Consigli per riuscire la ricetta
- Asciugate bene il polpo. Un polpo molto umido tende a rilasciare liquido nella teglia e si arrostisce con maggiore difficoltà.
- Non affollate la teglia. Una teglia troppo piccola trattiene il vapore e rende le patate meno croccanti. Per queste quantità, 30 × 40 cm è una misura adatta.
- Cuocete prima le patate. Il polpo è già cotto e necessita soltanto di essere scaldato e arrostito; inserirlo dall’inizio rischierebbe di renderlo duro.
- Tagliate le patate uniformemente. Pezzi di dimensioni molto diverse possono risultare alcuni crudi e altri eccessivamente cotti.
- Controllate il grill. Cinque minuti sono generalmente sufficienti, ma la potenza varia molto da forno a forno.
- Servite il piatto appena pronto. È il momento in cui il contrasto tra patate morbide, superfici dorate e polpo tenero risulta migliore.
Varianti e sostituzioni
Potete utilizzare olive verdi al posto delle olive nere nella stessa quantità. Il risultato sarà leggermente più sapido e dal gusto più deciso.
Se non trovate le patate novelle, sostituitele con 800 g di patate a pasta gialla, sbucciate oppure ben lavate e tagliate in pezzi di circa 3-4 cm. Il tempo di cottura rimane simile, ma controllatele con un coltello prima di aggiungere il polpo.
Per una versione dal profumo più fresco, potete sostituire l’origano con la stessa quantità di timo secco. Il sapore sarà meno tipicamente mediterraneo, ma si abbina bene sia alle patate sia al polpo.
I pomodorini ciliegino possono essere sostituiti con pomodorini datterini nella stessa quantità. Essendo generalmente più dolci, conferiranno al fondo di cottura una nota più delicata.
Se preferite un gusto meno agrumato, potete semplicemente servire gli spicchi di limone a parte anziché spremerli sul piatto: in questo modo ogni commensale potrà aggiungerli secondo il proprio gusto.
Conservazione
Il polpo arrosto con patate si conserva in frigorifero, in un contenitore ermetico, per massimo 2 giorni, purché venga refrigerato rapidamente dopo il pasto e non rimanga a temperatura ambiente per più di 2 ore. Per riscaldarlo, disponetelo in una teglia e passatelo in forno a 180 °C per circa 10 minuti, evitando cotture prolungate. È possibile congelarlo, ma non è la soluzione ideale: dopo lo scongelamento patate e pomodorini risultano generalmente più morbidi. Se il polpo utilizzato era stato precedentemente congelato, evitate di ricongelare il piatto salvo che le indicazioni di sicurezza del prodotto consentano espressamente il ricongelamento dopo la cottura.
Domande frequenti
Posso utilizzare il polpo crudo?
Non direttamente con questi tempi. Il polpo crudo deve essere prima cotto fino a diventare tenero e successivamente ben scolato e asciugato. Per questa ricetta, il polpo già cotto rende il procedimento più semplice e prevedibile.

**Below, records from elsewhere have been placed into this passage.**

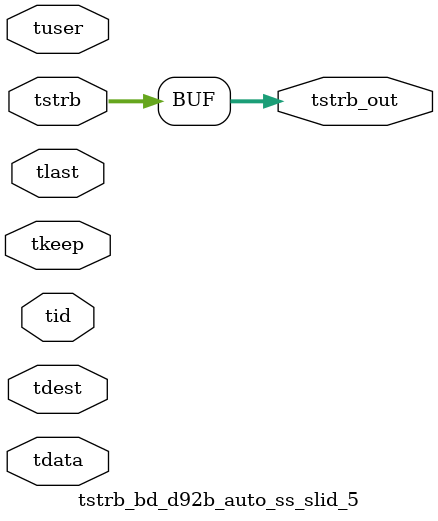
<source format=v>


`timescale 1ps/1ps

module tstrb_bd_d92b_auto_ss_slid_5 #
(
parameter C_S_AXIS_TDATA_WIDTH = 32,
parameter C_S_AXIS_TUSER_WIDTH = 0,
parameter C_S_AXIS_TID_WIDTH   = 0,
parameter C_S_AXIS_TDEST_WIDTH = 0,
parameter C_M_AXIS_TDATA_WIDTH = 32
)
(
input  [(C_S_AXIS_TDATA_WIDTH == 0 ? 1 : C_S_AXIS_TDATA_WIDTH)-1:0     ] tdata,
input  [(C_S_AXIS_TUSER_WIDTH == 0 ? 1 : C_S_AXIS_TUSER_WIDTH)-1:0     ] tuser,
input  [(C_S_AXIS_TID_WIDTH   == 0 ? 1 : C_S_AXIS_TID_WIDTH)-1:0       ] tid,
input  [(C_S_AXIS_TDEST_WIDTH == 0 ? 1 : C_S_AXIS_TDEST_WIDTH)-1:0     ] tdest,
input  [(C_S_AXIS_TDATA_WIDTH/8)-1:0 ] tkeep,
input  [(C_S_AXIS_TDATA_WIDTH/8)-1:0 ] tstrb,
input                                                                    tlast,
output [(C_M_AXIS_TDATA_WIDTH/8)-1:0 ] tstrb_out
);

assign tstrb_out = {tstrb[7:0]};

endmodule


</source>
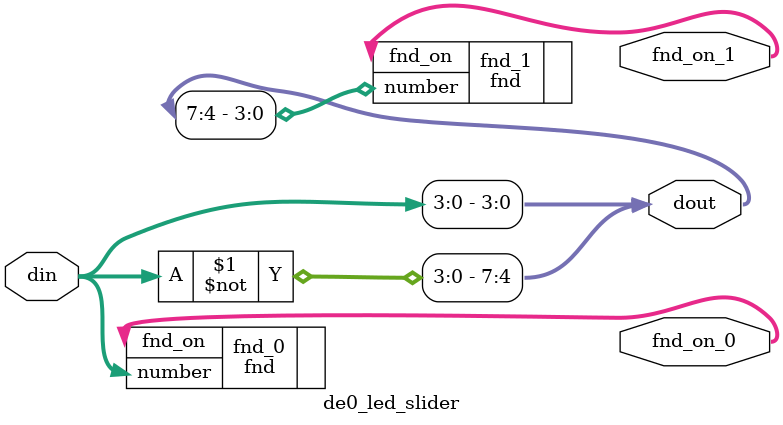
<source format=v>
module de0_led_slider (
	din,
	dout,
	fnd_on_0,
	fnd_on_1
);

input [3:0] din;  // Slider

output [7:0] dout;  // LED
output[6:0] fnd_on_0;
output[6:0] fnd_on_1;

assign dout[3:0] = din;
assign dout[7:4] = ~din;


fnd fnd_0(
.number(dout[3:0]),
.fnd_on(fnd_on_0)
);

fnd fnd_1(
.number(dout[7:4]),
.fnd_on(fnd_on_1)
);

endmodule
</source>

Perché il polpo diventa gommoso?
Una delle cause più comuni, quando si utilizza polpo già cotto, è una seconda cottura eccessivamente lunga. Aggiungetelo soltanto negli ultimi 20-25 minuti e limitate il passaggio sotto il grill.
Devo sbucciare le patate novelle?
Non è necessario. La buccia sottile diventa piacevolmente dorata in forno. È però importante lavare e strofinare accuratamente le patate prima di utilizzarle.
Posso prepararlo in anticipo?
Potete cuocere le patate per i primi 30 minuti qualche ora prima e conservarle in frigorifero una volta raffreddate. Poco prima di servire, completate la ricetta aggiungendo polpo, pomodorini e olive e proseguendo la cottura come indicato.